_TASK ITEM_.
Give each line of the records below as one string in a JSON list, skipping any blank lines.

:: AVAILABLE DATA ::

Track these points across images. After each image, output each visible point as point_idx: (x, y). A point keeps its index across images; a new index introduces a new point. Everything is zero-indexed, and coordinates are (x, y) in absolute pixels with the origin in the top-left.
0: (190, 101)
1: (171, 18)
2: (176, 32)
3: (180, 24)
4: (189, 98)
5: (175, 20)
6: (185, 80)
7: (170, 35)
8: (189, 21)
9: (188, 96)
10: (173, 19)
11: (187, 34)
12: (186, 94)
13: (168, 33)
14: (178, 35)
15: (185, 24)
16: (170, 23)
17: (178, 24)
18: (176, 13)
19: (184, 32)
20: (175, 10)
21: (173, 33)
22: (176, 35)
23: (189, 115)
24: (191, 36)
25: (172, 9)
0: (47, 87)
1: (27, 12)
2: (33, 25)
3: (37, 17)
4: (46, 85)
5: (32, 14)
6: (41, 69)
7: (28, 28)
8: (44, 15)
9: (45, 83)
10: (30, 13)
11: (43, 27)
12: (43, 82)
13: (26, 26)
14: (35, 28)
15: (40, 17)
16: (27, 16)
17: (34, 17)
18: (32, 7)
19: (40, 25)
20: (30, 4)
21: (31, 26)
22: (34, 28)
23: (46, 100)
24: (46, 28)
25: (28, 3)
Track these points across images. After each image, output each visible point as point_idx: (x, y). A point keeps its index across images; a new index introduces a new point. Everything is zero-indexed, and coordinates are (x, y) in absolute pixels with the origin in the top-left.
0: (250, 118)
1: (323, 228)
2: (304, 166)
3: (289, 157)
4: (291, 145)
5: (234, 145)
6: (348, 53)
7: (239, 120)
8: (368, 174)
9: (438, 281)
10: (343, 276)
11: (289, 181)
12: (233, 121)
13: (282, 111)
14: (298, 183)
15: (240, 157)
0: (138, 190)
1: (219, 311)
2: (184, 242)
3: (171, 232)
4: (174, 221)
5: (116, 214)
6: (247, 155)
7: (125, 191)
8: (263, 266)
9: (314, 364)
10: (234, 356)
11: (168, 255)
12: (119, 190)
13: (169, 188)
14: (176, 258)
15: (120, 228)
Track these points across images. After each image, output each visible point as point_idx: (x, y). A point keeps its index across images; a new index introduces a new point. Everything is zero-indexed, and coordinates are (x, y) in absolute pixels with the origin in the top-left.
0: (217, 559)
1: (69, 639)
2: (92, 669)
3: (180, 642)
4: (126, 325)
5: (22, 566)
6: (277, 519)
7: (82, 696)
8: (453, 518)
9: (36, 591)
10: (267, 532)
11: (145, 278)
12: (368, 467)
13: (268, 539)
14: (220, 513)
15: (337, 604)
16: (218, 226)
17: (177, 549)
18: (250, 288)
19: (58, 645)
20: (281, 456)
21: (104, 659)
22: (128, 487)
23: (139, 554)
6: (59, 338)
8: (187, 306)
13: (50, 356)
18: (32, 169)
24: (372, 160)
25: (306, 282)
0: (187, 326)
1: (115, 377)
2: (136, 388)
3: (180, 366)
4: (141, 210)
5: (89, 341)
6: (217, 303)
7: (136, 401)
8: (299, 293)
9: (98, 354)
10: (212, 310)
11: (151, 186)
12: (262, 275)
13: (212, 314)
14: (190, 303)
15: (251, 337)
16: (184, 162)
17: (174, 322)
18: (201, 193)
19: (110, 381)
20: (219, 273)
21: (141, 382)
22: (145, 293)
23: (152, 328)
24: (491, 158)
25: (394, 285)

:::

_EXERCISE SOLUTION_.
[
  "Track these points across images. After each image, output each visible point as point_idx: (x, y). A point keeps its index across images; a new index introduces a new point. Everything is zero-indexed, and coordinates are (x, y) in absolute pixels with the origin in the top-left.",
  "0: (190, 101)",
  "1: (171, 18)",
  "2: (176, 32)",
  "3: (180, 24)",
  "4: (189, 98)",
  "5: (175, 20)",
  "6: (185, 80)",
  "7: (170, 35)",
  "8: (189, 21)",
  "9: (188, 96)",
  "10: (173, 19)",
  "11: (187, 34)",
  "12: (186, 94)",
  "13: (168, 33)",
  "14: (178, 35)",
  "15: (185, 24)",
  "16: (170, 23)",
  "17: (178, 24)",
  "18: (176, 13)",
  "19: (184, 32)",
  "20: (175, 10)",
  "21: (173, 33)",
  "22: (176, 35)",
  "23: (189, 115)",
  "24: (191, 36)",
  "25: (172, 9)",
  "0: (47, 87)",
  "1: (27, 12)",
  "2: (33, 25)",
  "3: (37, 17)",
  "4: (46, 85)",
  "5: (32, 14)",
  "6: (41, 69)",
  "7: (28, 28)",
  "8: (44, 15)",
  "9: (45, 83)",
  "10: (30, 13)",
  "11: (43, 27)",
  "12: (43, 82)",
  "13: (26, 26)",
  "14: (35, 28)",
  "15: (40, 17)",
  "16: (27, 16)",
  "17: (34, 17)",
  "18: (32, 7)",
  "19: (40, 25)",
  "20: (30, 4)",
  "21: (31, 26)",
  "22: (34, 28)",
  "23: (46, 100)",
  "24: (46, 28)",
  "25: (28, 3)",
  "Track these points across images. After each image, output each visible point as point_idx: (x, y). A point keeps its index across images; a new index introduces a new point. Everything is zero-indexed, and coordinates are (x, y) in absolute pixels with the origin in the top-left.",
  "0: (250, 118)",
  "1: (323, 228)",
  "2: (304, 166)",
  "3: (289, 157)",
  "4: (291, 145)",
  "5: (234, 145)",
  "6: (348, 53)",
  "7: (239, 120)",
  "8: (368, 174)",
  "9: (438, 281)",
  "10: (343, 276)",
  "11: (289, 181)",
  "12: (233, 121)",
  "13: (282, 111)",
  "14: (298, 183)",
  "15: (240, 157)",
  "0: (138, 190)",
  "1: (219, 311)",
  "2: (184, 242)",
  "3: (171, 232)",
  "4: (174, 221)",
  "5: (116, 214)",
  "6: (247, 155)",
  "7: (125, 191)",
  "8: (263, 266)",
  "9: (314, 364)",
  "10: (234, 356)",
  "11: (168, 255)",
  "12: (119, 190)",
  "13: (169, 188)",
  "14: (176, 258)",
  "15: (120, 228)",
  "Track these points across images. After each image, output each visible point as point_idx: (x, y). A point keeps its index across images; a new index introduces a new point. Everything is zero-indexed, and coordinates are (x, y) in absolute pixels with the origin in the top-left.",
  "0: (217, 559)",
  "1: (69, 639)",
  "2: (92, 669)",
  "3: (180, 642)",
  "4: (126, 325)",
  "5: (22, 566)",
  "6: (277, 519)",
  "7: (82, 696)",
  "8: (453, 518)",
  "9: (36, 591)",
  "10: (267, 532)",
  "11: (145, 278)",
  "12: (368, 467)",
  "13: (268, 539)",
  "14: (220, 513)",
  "15: (337, 604)",
  "16: (218, 226)",
  "17: (177, 549)",
  "18: (250, 288)",
  "19: (58, 645)",
  "20: (281, 456)",
  "21: (104, 659)",
  "22: (128, 487)",
  "23: (139, 554)",
  "6: (59, 338)",
  "8: (187, 306)",
  "13: (50, 356)",
  "18: (32, 169)",
  "24: (372, 160)",
  "25: (306, 282)",
  "0: (187, 326)",
  "1: (115, 377)",
  "2: (136, 388)",
  "3: (180, 366)",
  "4: (141, 210)",
  "5: (89, 341)",
  "6: (217, 303)",
  "7: (136, 401)",
  "8: (299, 293)",
  "9: (98, 354)",
  "10: (212, 310)",
  "11: (151, 186)",
  "12: (262, 275)",
  "13: (212, 314)",
  "14: (190, 303)",
  "15: (251, 337)",
  "16: (184, 162)",
  "17: (174, 322)",
  "18: (201, 193)",
  "19: (110, 381)",
  "20: (219, 273)",
  "21: (141, 382)",
  "22: (145, 293)",
  "23: (152, 328)",
  "24: (491, 158)",
  "25: (394, 285)"
]